Why the Italian crisis won’t see Italy leave the euro just yet

Note: This post was first published on Patreon on 31 May 2018

Italy’s not going anywhere. And that’s because the eurosceptic parties trying to form a government from a majority in the last general election don’t have a mandate to leave the euro. They won’t get one anytime soon either. That’s the headline here. Here are the details.

Now, I think this crisis has legs. But, for now, the panic has subsided. And that’s because markets are beginning to realize that reasonable worst case scenarios don’t involve an Italian exit from the euro. Polls have consistently shown that Italians, despite their support for eurosceptic parties, don’t want to give up the euro. They just want more control, more sovereignty.

Look at the latest polls. They show 60 to 72% of Italians in favour of remaining in the eurozone with only 23 to 24% in favour of leaving. That’s a solid majority, with 3 times as many Italians wanting to keep the euro as those who want to go back to the lira.

There is no political mandate to leave the euro. There is unlikely to be one anytime soon. And if the next election is held as a referndum to leave, the parties making that wish explicit will be trounced.

We’ve seen this before. In Greece, Syriza was never saying it wanted to leave the eurozone. How could it? Public opinion in Greece, as in Italy, has been consistently in favour of remaining in the eurozone. The party merely wanted to assert more sovereignty over its fiscal options because of the severity of the post-financial crisis downturn. In that case, voters backed this assertion of fiscal sovereignty. But Syriza was thwarted as the ECB pulled the plug and forced the Greeks to toe the line.

So what we’re seeing in Italy is not the precursor to a calamitous exit from the eurozone, but rather a power struggle over the economics of fiscal expansion and over how tightly to administer the stability and growth pact. The mandate the Lega-Five Star coalition had, if any, is to relieve pressure on the Italian economy by loosening the fiscal taps.

The appointment of Paolo Savona, who has supported so-called secret plans to leave the eurozone prompted the President to reject the coalition government, throwing the country into an alleged constitutional crisis. But were the eurosceptic parties to decide on someone less radioactive, they could form a government. Italian President Sergio Mattarella has said so, according to Reuters:

Luigi Di Maio, head of the 5-Star Movement which emerged from inconclusive elections in March as the biggest party in parliament, appealed to the League to drop its insistence on Savona as economy minister, so that the two parties could resurrect their bid to govern together.

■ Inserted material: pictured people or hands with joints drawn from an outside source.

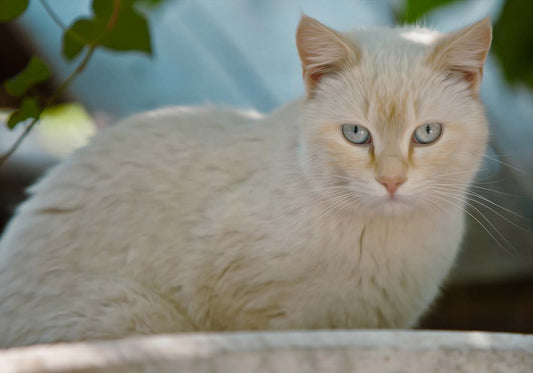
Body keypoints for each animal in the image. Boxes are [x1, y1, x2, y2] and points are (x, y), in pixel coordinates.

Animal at [0, 14, 490, 346]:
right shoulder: (252, 314)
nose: (391, 181)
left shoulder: (377, 325)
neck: (387, 239)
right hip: (134, 311)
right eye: (356, 134)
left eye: (427, 133)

“Let’s find someone of the same caliber as Savona, who would still remain in the government in another ministry,” Di Maio said on Facebook after meeting with Mattarella.

Mattarella welcomed the proposal, according to his staff. League leader Matteo Salvini, who is surging in opinion polls, seemed cool on the idea but did not rule it out.

“I hope we can launch a government, we’ll see in the coming hours,” he told party supporters.

Where do we go from here then?

I think we will see the eurosceptic coalition try and put someone less controversial into the finance ministry. And if they do, they may well form a government. Nevertheless, their ideas about more fiscal leeway won’t get very far. Despite Italy’s having had a primary surplus for years, there is no appetite in Brussels or Berlin for relaxing the rules. In fact, in German circles the commonly held belief is that relaxing the rules for Jacques Chirac’s France and Gerhard Schroeder’s Germany is what created the European sovereign debt crisis in the first place. The Germans believe that a stricter adherence to the rules will prevent any crisis in the future.

My view is that Italy remains a weak link economically. The legacy pre-euro deficits are an albatross around the economy’s neck because it restricts the amount of fiscal freedom Italy has to deal with its aging and slow-growing economy. If and when we see a recession, Italy will be in a world of hurt. This is just a precursor to that.

In the meantime, wait for a governing coalition to form and for it to directly demand fiscal stimulus in contravention of the stability and growth pact. If we do get a eurosceptic government that calls for flouting the stability and growth pact rules, expect the ratings agencies to downgrade Italian debt and for another panic to ensue as investors flee Italian bonds.

At some point, the ECB will likely be called into action. And they will give Italy an ultimatum on the fiscal front, just as they did with Greece. That’s when the fireworks will really begin. We’re not there yet.